Paul W.S. Anderson begins shooting “Alien vs. Predator” in Prague at the end of 2003 and essentially kills “Alien 5,” finally ending the Ellen Ripley saga for good.

James Cameron pivots to “Avatar” and the film still holds the global box office record thanks to a re-release with four sequels on the horizon.

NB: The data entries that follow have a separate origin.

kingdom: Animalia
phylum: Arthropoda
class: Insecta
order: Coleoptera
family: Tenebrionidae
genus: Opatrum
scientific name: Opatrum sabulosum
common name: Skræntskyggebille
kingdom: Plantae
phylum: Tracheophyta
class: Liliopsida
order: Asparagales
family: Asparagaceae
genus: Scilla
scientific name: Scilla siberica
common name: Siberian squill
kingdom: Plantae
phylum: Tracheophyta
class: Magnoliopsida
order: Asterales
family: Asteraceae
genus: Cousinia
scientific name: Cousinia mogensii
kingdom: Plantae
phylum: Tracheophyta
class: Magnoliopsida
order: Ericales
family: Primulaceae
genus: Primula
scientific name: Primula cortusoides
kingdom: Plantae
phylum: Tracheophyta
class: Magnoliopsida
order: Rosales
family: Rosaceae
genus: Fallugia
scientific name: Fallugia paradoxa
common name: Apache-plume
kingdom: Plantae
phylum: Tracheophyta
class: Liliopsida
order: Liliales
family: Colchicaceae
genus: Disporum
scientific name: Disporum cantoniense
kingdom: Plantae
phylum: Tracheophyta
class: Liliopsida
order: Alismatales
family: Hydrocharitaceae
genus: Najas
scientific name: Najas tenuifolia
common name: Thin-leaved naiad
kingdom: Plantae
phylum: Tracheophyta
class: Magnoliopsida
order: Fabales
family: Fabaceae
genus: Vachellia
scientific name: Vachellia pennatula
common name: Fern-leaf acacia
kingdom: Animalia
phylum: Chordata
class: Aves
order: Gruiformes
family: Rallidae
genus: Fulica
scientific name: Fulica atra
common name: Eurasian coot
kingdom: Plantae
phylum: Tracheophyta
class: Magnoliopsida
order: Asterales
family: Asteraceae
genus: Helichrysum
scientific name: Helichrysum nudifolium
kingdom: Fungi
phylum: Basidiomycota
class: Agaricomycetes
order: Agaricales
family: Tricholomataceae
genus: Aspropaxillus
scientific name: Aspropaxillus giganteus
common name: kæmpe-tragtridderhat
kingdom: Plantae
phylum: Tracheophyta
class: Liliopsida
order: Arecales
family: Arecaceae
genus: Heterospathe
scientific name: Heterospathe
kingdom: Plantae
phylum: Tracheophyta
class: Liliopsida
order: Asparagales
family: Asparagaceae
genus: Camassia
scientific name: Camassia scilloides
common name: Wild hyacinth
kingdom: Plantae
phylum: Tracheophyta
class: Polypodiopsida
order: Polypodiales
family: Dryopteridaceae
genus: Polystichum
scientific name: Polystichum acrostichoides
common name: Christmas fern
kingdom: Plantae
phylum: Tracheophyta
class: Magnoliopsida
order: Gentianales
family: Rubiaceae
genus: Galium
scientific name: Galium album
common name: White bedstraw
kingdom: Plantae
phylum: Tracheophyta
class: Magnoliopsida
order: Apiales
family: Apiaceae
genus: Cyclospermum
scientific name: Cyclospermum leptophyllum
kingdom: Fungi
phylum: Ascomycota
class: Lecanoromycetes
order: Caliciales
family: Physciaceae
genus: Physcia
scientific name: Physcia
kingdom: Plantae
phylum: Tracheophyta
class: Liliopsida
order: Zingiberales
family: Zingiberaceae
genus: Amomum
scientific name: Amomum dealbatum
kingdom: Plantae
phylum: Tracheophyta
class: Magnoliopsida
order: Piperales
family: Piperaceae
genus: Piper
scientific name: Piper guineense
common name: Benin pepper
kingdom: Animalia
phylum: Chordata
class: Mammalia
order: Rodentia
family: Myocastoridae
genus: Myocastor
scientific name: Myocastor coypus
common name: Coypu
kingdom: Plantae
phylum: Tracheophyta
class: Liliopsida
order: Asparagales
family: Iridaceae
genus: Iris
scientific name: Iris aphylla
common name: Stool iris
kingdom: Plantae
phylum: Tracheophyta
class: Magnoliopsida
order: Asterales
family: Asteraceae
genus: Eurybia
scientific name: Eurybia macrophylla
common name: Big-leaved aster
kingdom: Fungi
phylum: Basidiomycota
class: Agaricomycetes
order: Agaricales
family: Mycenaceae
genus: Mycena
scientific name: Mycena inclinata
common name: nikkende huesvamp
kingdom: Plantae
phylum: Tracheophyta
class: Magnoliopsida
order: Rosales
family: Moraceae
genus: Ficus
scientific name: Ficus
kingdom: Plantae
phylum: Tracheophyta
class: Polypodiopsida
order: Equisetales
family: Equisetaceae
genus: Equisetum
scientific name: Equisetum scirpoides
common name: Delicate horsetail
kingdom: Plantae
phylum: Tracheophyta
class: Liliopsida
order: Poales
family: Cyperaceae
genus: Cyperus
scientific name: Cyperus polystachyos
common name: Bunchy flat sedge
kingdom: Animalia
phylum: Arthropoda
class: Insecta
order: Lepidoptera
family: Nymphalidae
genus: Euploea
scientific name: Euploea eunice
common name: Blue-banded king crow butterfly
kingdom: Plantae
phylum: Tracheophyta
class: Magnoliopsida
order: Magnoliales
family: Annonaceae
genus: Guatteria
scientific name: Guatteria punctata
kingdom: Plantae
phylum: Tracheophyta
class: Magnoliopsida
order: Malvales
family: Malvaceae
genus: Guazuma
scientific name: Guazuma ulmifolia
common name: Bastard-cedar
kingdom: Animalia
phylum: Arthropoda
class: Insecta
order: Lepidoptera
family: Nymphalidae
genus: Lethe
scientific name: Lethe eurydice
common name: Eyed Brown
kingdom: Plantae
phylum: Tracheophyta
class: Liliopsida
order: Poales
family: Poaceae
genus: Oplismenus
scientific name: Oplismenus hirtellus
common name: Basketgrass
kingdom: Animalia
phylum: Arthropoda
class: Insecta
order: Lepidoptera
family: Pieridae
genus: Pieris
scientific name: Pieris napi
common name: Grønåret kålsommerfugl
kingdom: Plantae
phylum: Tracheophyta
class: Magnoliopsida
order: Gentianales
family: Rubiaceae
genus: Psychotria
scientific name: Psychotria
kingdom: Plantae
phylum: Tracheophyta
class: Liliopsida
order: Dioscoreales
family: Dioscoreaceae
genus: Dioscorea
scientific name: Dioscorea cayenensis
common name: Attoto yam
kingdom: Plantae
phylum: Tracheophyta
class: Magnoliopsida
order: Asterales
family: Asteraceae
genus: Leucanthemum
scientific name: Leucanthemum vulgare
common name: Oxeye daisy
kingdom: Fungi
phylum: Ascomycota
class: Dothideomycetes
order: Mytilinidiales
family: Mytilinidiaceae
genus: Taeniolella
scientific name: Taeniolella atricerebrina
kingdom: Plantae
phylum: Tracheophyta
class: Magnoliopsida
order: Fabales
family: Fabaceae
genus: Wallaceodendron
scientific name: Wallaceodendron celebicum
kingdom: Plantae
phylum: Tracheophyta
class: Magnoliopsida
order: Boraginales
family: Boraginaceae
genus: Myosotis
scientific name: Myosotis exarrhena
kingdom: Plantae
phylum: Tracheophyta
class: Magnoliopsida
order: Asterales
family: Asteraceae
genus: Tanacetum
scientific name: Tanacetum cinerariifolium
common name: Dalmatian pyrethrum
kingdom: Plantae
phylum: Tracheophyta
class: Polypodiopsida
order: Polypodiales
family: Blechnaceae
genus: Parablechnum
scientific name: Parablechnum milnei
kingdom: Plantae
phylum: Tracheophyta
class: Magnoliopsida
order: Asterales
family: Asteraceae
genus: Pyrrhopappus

The original version of “Alien 5” would see Ridley Scott direct with Cameron producing and co-writing (possibly with “Alien Resurrection” screenwriter Joss Whedon writing too) and would take Ripley to the homeworld of the xenomorph. The project was never made, but Ridley Scott returned to tackle his prequel “Prometheus” attempting to explore the origin of Space Jockey (engineers) and was a producer on Neill Blomkamp‘s new “Alien 5” incarnation (approved by James Cameron) that would have acted as a direct sequel to “Aliens” (ignoring the other two sequels) before that also stalled, “Alien: Covenant” stepping in to fill the void. 

Scott is currently producing Noah Hawley‘s “Alien” series at FX that will be set on Earth and return the franchise to its class warfare root. He’s also talked-up a third prequel film still being in the works that has previously used the working title of “Alien: Awakening.”